27
The number of patrol cars that chased an Austrian handbag snatcher, along with police with sniffer dogs. The 17-year-old grabbed a pensioner's bag outside a field where police were staging a road safety day. A bus driver raised the alarm, and minutes later all the police at the event at Traun in Austria were in pursuit. The thief was caught in a multi-storey car park.
15
The age of a Peruvian chess player who failed to return from a tournament in Argentina and has been found living with a nightclub dancer. Emilio Cordova won the South American Chess Championship, but instead of returning home to Lima, he went to Brazil and kept asking his family to send him money, saying he was ill.
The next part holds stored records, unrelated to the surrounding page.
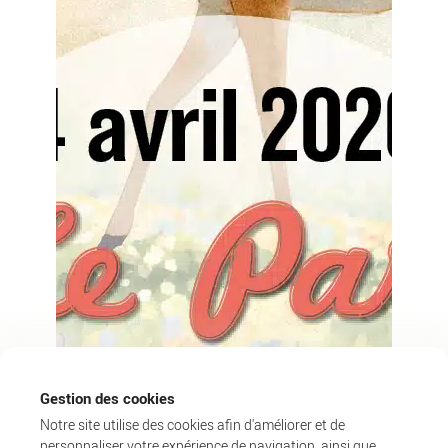
Gestion des cookies
Notre site utilise des cookies afin d'améliorer et de
personnaliser votre expérience de navigation, ainsi que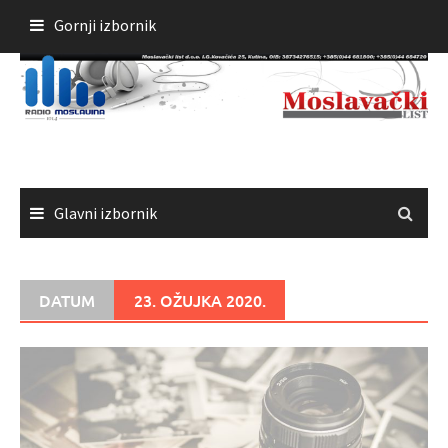
Skoči
Gornji izbornik
do
sadržaja
Glavni izbornik
DATUM
23. OŽUJKA 2020.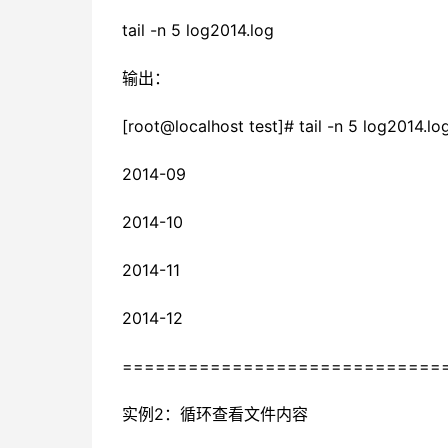
tail -n 5 log2014.log
输出：
[root@localhost test]# tail -n 5 log2014.l
2014-09
2014-10
2014-11
2014-12
==============================[ro
实例2：循环查看文件内容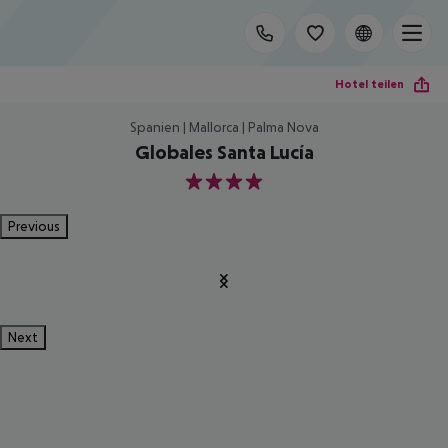
Hotel teilen
Spanien | Mallorca | Palma Nova
Globales Santa Lucía
4
Previous
Next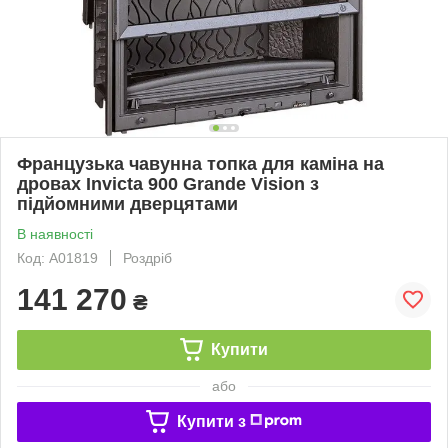
Французька чавунна топка для каміна на
дровах Invicta 900 Grande Vision з
підйомними дверцятами
В наявності
Код: А01819
Роздріб
141 270
₴
Купити
або
Купити з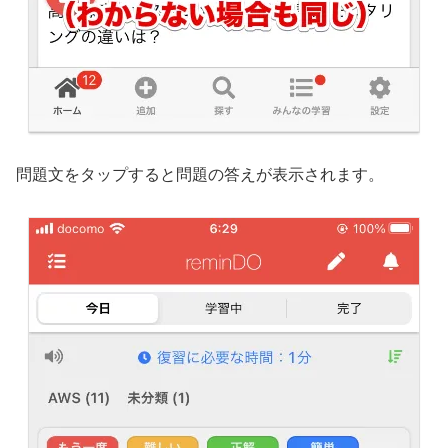
問題文をタップすると問題の答えが表示されます。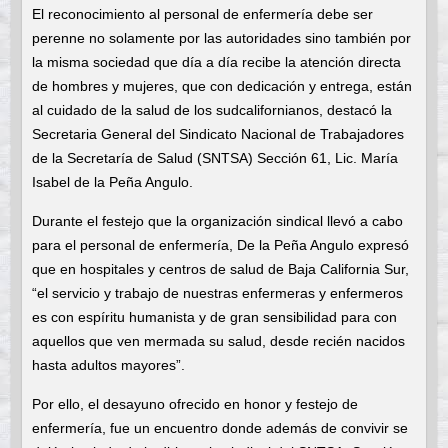
El reconocimiento al personal de enfermería debe ser
perenne no solamente por las autoridades sino también por
la misma sociedad que día a día recibe la atención directa
de hombres y mujeres, que con dedicación y entrega, están
al cuidado de la salud de los sudcalifornianos, destacó la
Secretaria General del Sindicato Nacional de Trabajadores
de la Secretaría de Salud (SNTSA) Sección 61, Lic. María
Isabel de la Peña Angulo.
Durante el festejo que la organización sindical llevó a cabo
para el personal de enfermería, De la Peña Angulo expresó
que en hospitales y centros de salud de Baja California Sur,
“el servicio y trabajo de nuestras enfermeras y enfermeros
es con espíritu humanista y de gran sensibilidad para con
aquellos que ven mermada su salud, desde recién nacidos
hasta adultos mayores”.
Por ello, el desayuno ofrecido en honor y festejo de
enfermería, fue un encuentro donde además de convivir se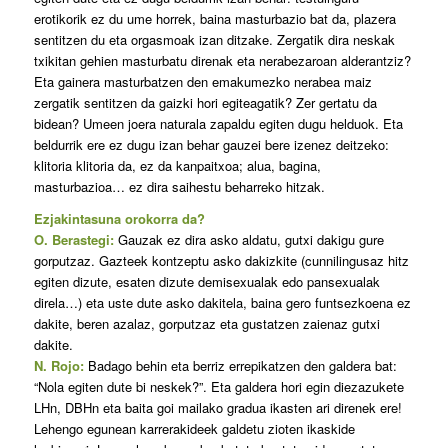
erotikorik ez du ume horrek, baina masturbazio bat da, plazera
sentitzen du eta orgasmoak izan ditzake. Zergatik dira neskak
txikitan gehien masturbatu direnak eta nerabezaroan alderantziz?
Eta gainera masturbatzen den emakumezko nerabea maiz
zergatik sentitzen da gaizki hori egiteagatik? Zer gertatu da
bidean? Umeen joera naturala zapaldu egiten dugu helduok. Eta
beldurrik ere ez dugu izan behar gauzei bere izenez deitzeko:
klitoria klitoria da, ez da kanpaitxoa; alua, bagina,
masturbazioa… ez dira saihestu beharreko hitzak.
Ezjakintasuna orokorra da?
O. Berastegi:
Gauzak ez dira asko aldatu, gutxi dakigu gure
gorputzaz. Gazteek kontzeptu asko dakizkite (cunnilingusaz hitz
egiten dizute, esaten dizute demisexualak edo pansexualak
direla…) eta uste dute asko dakitela, baina gero funtsezkoena ez
dakite, beren azalaz, gorputzaz eta gustatzen zaienaz gutxi
dakite.
N. Rojo:
Badago behin eta berriz errepikatzen den galdera bat:
“Nola egiten dute bi neskek?”. Eta galdera hori egin diezazukete
LHn, DBHn eta baita goi mailako gradua ikasten ari direnek ere!
Lehengo egunean karrerakideek galdetu zioten ikaskide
He was found living with dancer Adriana Oliveira, 29. "I play chess, study chess, but this doesn't mean I can't enjoy myself, " he said. "I'm young and I want to do this. I have to live. To be locked up in my room all the time depresses me." His father responded by bringing him home to Peru.
120
The number of years for which a famous maths problem has puzzled boffins. A team of US experts has finally cracked it, with a solution so complex that, handwritten, it would cover Manhattan, and in compressed form on a computer hard drive it takes up as much space as 45 days of continuous music in MP3 format. An international team of 18 mathematicians and computer scientists was assembled to map a theoretical object known as the 'Lie group E8'. Lie groups were invented by 19th century Norwegian mathematician Sophus Lie in his study of symmetrical objects. The team's work took four years of research and involved about 60 times as much data as the Human Genome Project.